PROBLEMS TO SOLVE
[a] In the QUICKEXIT0 editorial, rewrite the paragraph beginning "Every second, we can move" more briefly, keeping its main facts.
[b] From the QUICKEXIT0 editorial, write out the passage word for word, starting at "You’re at vertex" and ending at "the same parent.".

DOCUMENT EXTRACT
QUICKEXIT0 - Editorial

PROBLEM LINK:

Practice
Contest: Division 1
Contest: Division 2
Contest: Division 3
Contest: Division 4

Author: iceknight1093
Tester: tabr
Editorialist: iceknight1093

DIFFICULTY:

Easy

PREREQUISITES:

DFS, Sorting

PROBLEM:

You are given a tree with one person standing at each vertex. Person has strength P_i, all P_i are distinct.

The following process repeats:

  • The person at the root leaves the tree.
  • Then, as long as there’s an empty vertex with some child that isn’t empty, the person with maximum strength from a child will move one step up.

You’re at vertex N with strength K.
Find the minimum possible time that you can leave the tree.

EXPLANATION:

Let the path from vertex 1 to vertex N be 1 = v_1, v_2, \ldots, v_m = N.

Every second, we can move at most one step along this path. So, given that there are m vertices on this path, at best we need m seconds to leave the tree.

Let’s try to analyze when exactly m seconds will be enough.

Call vertices u and v siblings if they share the same parent.
Then,

  • All the siblings of N must have a lower strength than P_N (which is K) - otherwise, one of them will move up before N.
  • All the siblings of v_{m-1} (which is the parent of N) must have a lower value than P_{v_{m-1}}, otherwise v_{m-1} will be delayed (and that indirectly delays N as well).

DATA PROVIDED

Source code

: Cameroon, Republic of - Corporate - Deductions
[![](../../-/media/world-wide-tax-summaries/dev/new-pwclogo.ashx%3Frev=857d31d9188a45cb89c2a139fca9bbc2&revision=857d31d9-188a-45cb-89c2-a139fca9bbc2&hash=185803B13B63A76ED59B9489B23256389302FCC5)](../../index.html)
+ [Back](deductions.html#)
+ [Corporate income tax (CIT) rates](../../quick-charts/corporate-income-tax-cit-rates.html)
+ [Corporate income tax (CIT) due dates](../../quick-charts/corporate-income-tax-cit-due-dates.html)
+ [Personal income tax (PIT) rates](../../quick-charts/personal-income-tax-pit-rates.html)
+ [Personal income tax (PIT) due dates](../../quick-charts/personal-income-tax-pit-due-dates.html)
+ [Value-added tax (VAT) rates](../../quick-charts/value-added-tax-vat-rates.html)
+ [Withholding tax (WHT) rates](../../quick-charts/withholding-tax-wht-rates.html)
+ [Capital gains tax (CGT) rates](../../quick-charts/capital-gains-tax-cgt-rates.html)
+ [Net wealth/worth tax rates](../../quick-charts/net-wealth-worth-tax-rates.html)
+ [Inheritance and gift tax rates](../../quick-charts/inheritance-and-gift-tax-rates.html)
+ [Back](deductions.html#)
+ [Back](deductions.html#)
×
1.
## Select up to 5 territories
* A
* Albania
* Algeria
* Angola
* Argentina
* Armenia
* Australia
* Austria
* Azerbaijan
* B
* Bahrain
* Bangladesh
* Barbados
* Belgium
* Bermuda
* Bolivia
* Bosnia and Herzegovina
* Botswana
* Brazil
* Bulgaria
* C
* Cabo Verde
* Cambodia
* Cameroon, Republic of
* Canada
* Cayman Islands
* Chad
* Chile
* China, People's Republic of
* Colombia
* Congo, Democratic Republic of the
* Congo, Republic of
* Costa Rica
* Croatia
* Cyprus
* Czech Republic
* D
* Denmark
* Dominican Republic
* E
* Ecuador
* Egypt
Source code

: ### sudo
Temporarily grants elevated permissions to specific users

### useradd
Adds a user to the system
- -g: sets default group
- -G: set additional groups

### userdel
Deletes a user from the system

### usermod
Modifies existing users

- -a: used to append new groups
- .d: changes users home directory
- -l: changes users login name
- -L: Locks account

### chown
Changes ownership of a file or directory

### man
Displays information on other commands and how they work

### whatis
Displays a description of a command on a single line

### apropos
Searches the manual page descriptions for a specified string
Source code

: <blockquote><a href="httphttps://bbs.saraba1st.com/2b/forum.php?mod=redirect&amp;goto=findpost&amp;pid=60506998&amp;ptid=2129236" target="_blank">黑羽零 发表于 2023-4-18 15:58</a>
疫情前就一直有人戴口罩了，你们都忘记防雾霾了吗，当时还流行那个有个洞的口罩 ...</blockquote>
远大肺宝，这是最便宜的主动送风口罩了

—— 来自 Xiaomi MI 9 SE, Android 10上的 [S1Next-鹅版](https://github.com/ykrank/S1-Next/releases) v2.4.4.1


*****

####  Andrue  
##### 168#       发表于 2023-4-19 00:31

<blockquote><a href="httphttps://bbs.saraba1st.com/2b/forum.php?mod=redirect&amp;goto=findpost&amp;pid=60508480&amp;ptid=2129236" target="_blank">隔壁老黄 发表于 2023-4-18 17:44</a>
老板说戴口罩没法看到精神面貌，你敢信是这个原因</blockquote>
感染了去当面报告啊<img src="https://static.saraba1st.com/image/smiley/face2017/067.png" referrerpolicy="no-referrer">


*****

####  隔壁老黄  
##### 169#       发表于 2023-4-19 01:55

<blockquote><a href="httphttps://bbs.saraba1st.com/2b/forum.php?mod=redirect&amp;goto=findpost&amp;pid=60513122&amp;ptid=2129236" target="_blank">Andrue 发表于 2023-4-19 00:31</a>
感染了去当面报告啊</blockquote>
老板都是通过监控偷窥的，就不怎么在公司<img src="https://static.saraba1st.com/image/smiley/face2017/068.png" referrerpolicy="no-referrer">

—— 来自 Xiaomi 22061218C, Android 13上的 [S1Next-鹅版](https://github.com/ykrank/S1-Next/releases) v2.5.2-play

RESULTS IN ORDER
[a] At most one step along the path can be taken per second, so with m vertices on the path, leaving the tree takes at least m seconds.

[b]
You’re at vertex N with strength K.
Find the minimum possible time that you can leave the tree.

EXPLANATION:

Let the path from vertex 1 to vertex N be 1 = v_1, v_2, \ldots, v_m = N.

Every second, we can move at most one step along this path. So, given that there are m vertices on this path, at best we need m seconds to leave the tree.

Let’s try to analyze when exactly m seconds will be enough.

Call vertices u and v siblings if they share the same parent.